-- What this task involves --
Exactly transcribe the span of lines from the one containing "dynamic real-time deformability" through the final line of the entries, inclusive, and nothing outside it. Exclude the pictures.

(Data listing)
************
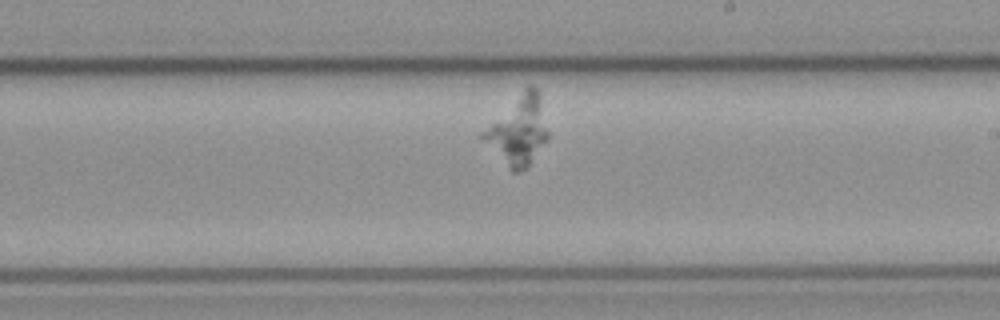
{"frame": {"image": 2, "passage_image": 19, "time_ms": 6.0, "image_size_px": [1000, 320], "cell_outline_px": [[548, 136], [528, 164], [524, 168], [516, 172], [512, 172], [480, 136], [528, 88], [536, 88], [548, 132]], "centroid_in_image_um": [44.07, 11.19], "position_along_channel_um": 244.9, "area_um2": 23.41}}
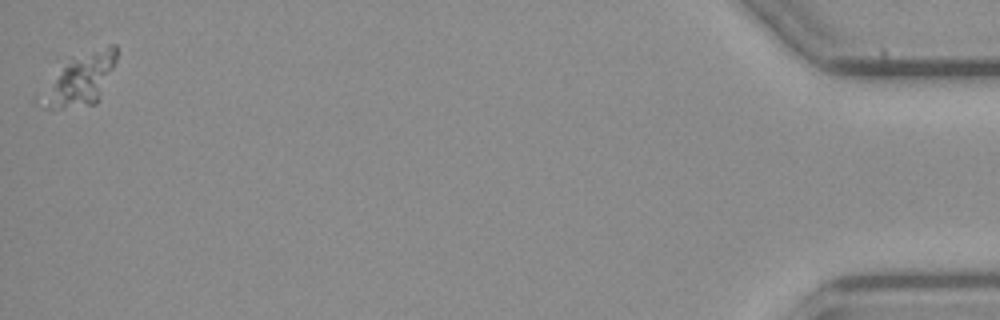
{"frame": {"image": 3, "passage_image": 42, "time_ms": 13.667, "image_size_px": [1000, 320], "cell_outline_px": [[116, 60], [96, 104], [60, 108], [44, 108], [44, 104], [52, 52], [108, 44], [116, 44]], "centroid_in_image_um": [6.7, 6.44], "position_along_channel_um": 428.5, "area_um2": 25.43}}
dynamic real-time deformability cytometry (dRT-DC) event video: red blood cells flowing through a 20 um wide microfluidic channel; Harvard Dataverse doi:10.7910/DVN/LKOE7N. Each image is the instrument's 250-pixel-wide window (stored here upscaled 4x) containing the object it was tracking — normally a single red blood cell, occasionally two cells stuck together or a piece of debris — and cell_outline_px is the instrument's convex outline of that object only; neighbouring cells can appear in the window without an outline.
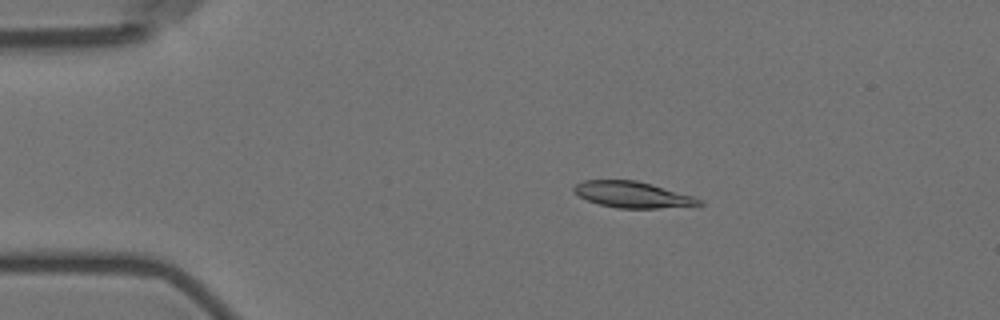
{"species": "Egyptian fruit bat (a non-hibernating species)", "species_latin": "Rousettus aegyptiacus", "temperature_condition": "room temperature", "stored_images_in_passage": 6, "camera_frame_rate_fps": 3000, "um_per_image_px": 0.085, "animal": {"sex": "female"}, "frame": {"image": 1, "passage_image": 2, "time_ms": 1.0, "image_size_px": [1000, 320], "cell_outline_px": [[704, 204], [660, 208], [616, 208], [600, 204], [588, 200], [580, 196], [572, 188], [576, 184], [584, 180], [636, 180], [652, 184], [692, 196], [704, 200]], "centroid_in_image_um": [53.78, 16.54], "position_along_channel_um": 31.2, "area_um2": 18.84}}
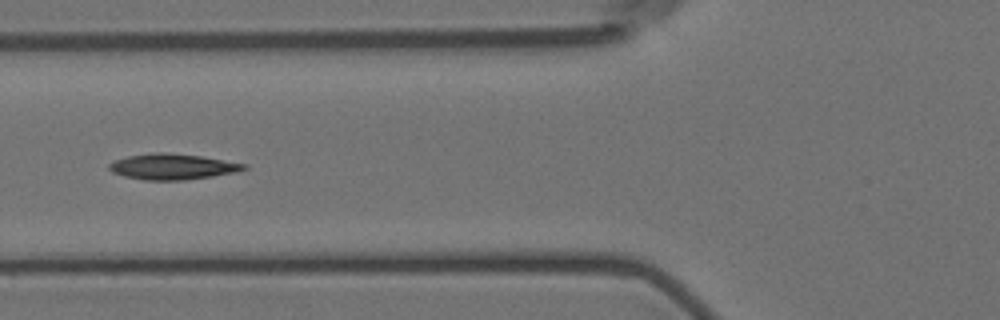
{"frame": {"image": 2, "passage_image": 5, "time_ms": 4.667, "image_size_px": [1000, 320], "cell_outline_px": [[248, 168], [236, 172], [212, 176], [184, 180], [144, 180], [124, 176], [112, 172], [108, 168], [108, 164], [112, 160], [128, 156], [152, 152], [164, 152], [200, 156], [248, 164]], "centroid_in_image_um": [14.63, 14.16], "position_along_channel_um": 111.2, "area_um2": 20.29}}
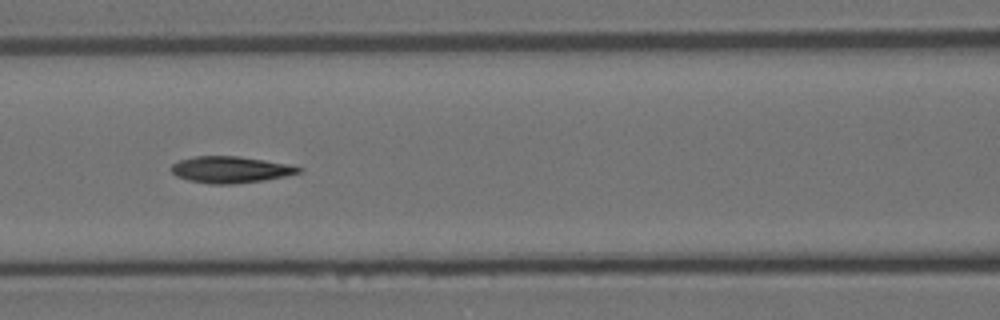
************
-- Exercise answer --
dynamic real-time deformability cytometry (dRT-DC) event video: red blood cells flowing through a 20 um wide microfluidic channel; Harvard Dataverse doi:10.7910/DVN/LKOE7N. Each image is the instrument's 250-pixel-wide window (stored here upscaled 4x) containing the object it was tracking — normally a single red blood cell, occasionally two cells stuck together or a piece of debris — and cell_outline_px is the instrument's convex outline of that object only; neighbouring cells can appear in the window without an outline.
{"species": "Egyptian fruit bat (a non-hibernating species)", "species_latin": "Rousettus aegyptiacus", "temperature_condition": "room temperature", "stored_images_in_passage": 6, "camera_frame_rate_fps": 3000, "um_per_image_px": 0.085, "animal": {"sex": "female"}, "frame": {"image": 1, "passage_image": 2, "time_ms": 1.0, "image_size_px": [1000, 320], "cell_outline_px": [[704, 204], [660, 208], [616, 208], [600, 204], [588, 200], [580, 196], [572, 188], [576, 184], [584, 180], [636, 180], [652, 184], [692, 196], [704, 200]], "centroid_in_image_um": [53.78, 16.54], "position_along_channel_um": 31.2, "area_um2": 18.84}}
{"frame": {"image": 2, "passage_image": 5, "time_ms": 4.667, "image_size_px": [1000, 320], "cell_outline_px": [[248, 168], [236, 172], [212, 176], [184, 180], [144, 180], [124, 176], [112, 172], [108, 168], [108, 164], [112, 160], [128, 156], [152, 152], [164, 152], [200, 156], [248, 164]], "centroid_in_image_um": [14.63, 14.16], "position_along_channel_um": 111.2, "area_um2": 20.29}}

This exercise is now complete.